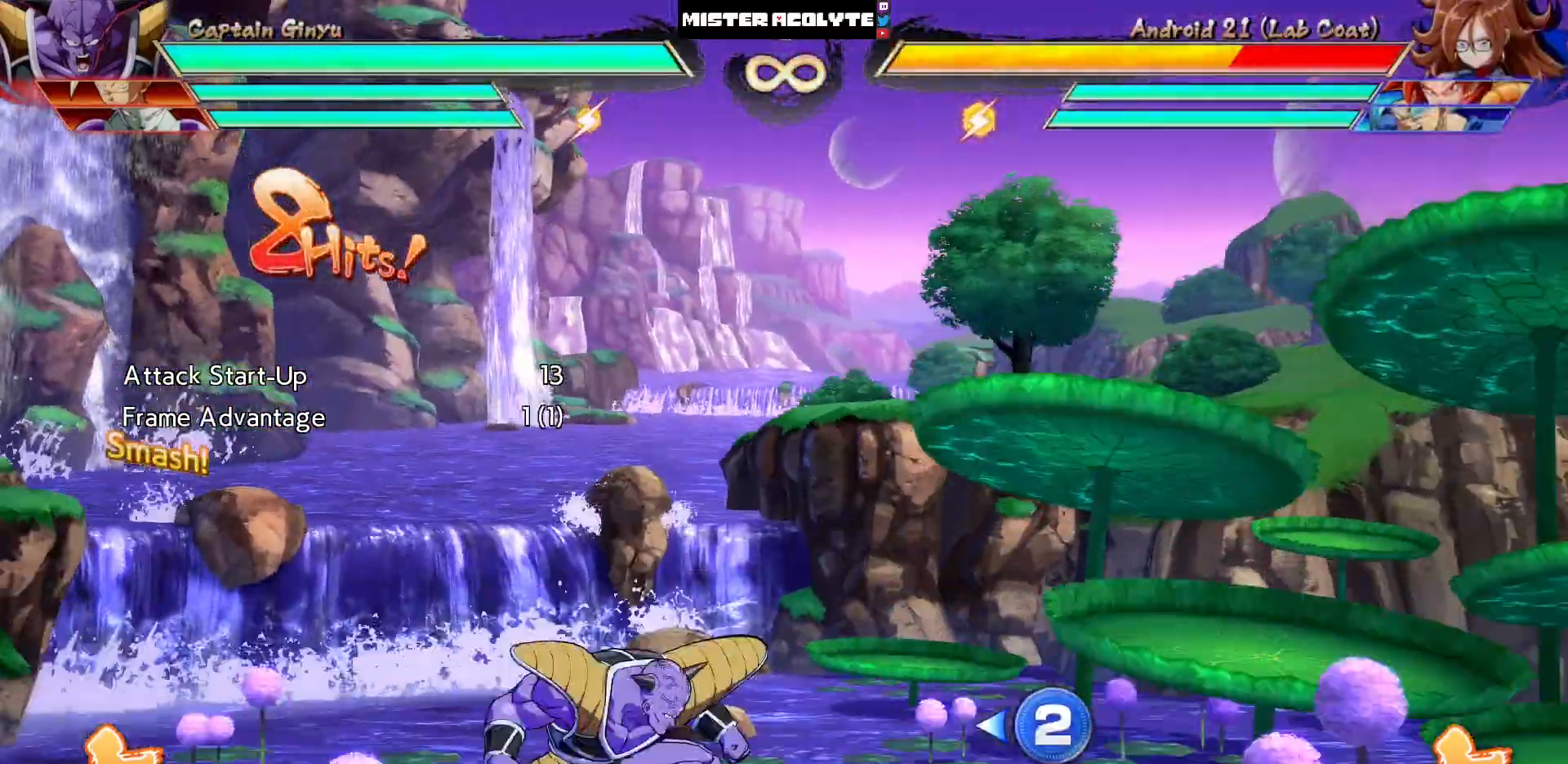
Gameplay with a controller (PlayStation layout); each line is a JSON object with the inputs held at the frame after it (dt_ms = milliseconds from this image to that frame). "events" lists button and stick changes between this image and that frame as [ms after this image, input, new state], when the widget could be followed in between. Not read: L1 L2 L3 SELECT START left_stick right_stick.
{"dt_ms": 1000, "buttons": []}
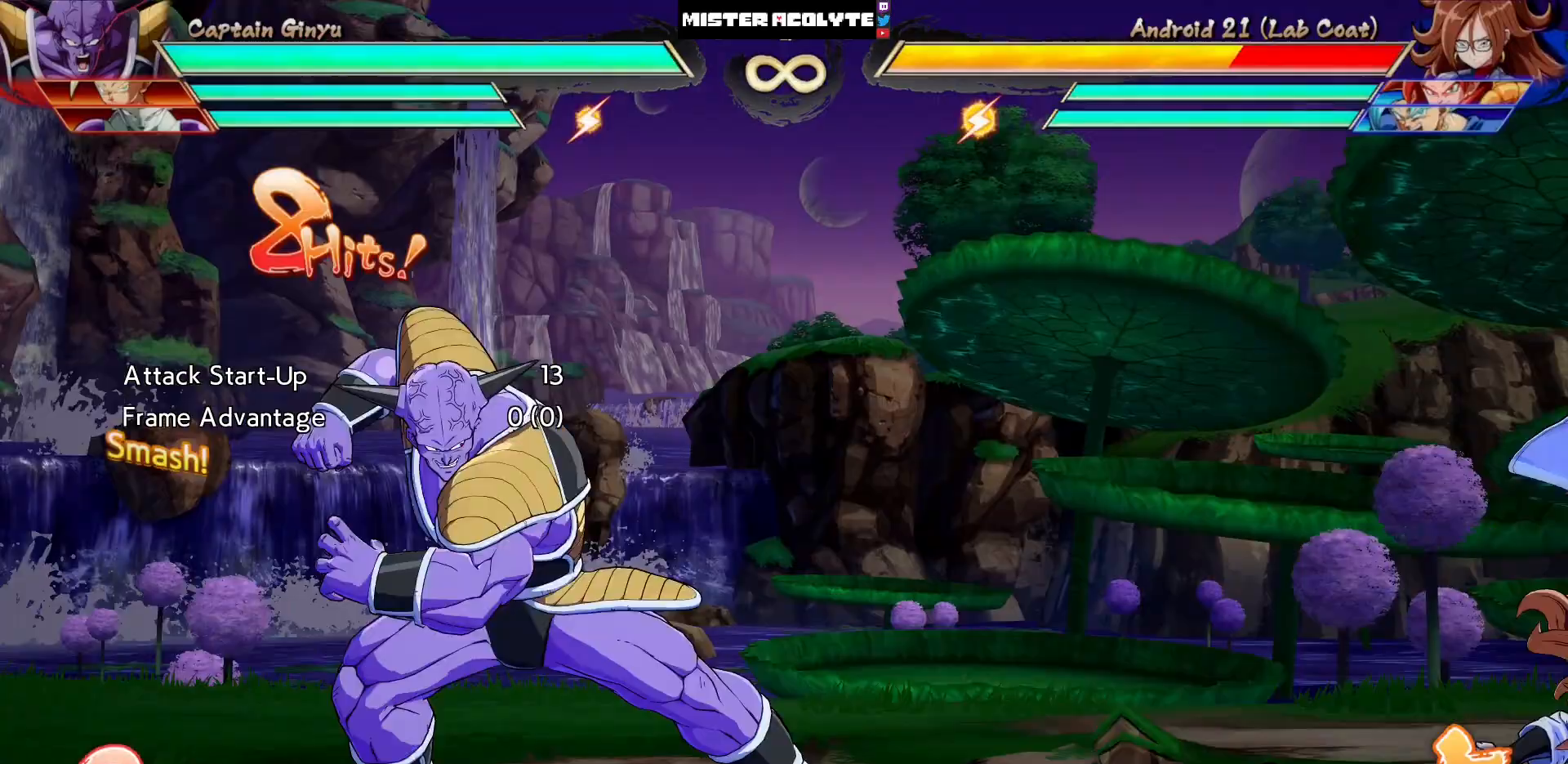
{"dt_ms": 500, "buttons": ["SQUARE"], "events": [[250, "SQUARE", "down"]]}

**How to complete this task**:
Each line above that contains the word "buttons" must be copied.

**Completed exercise**:
{"dt_ms": 1000, "buttons": []}
{"dt_ms": 500, "buttons": ["SQUARE"], "events": [[250, "SQUARE", "down"]]}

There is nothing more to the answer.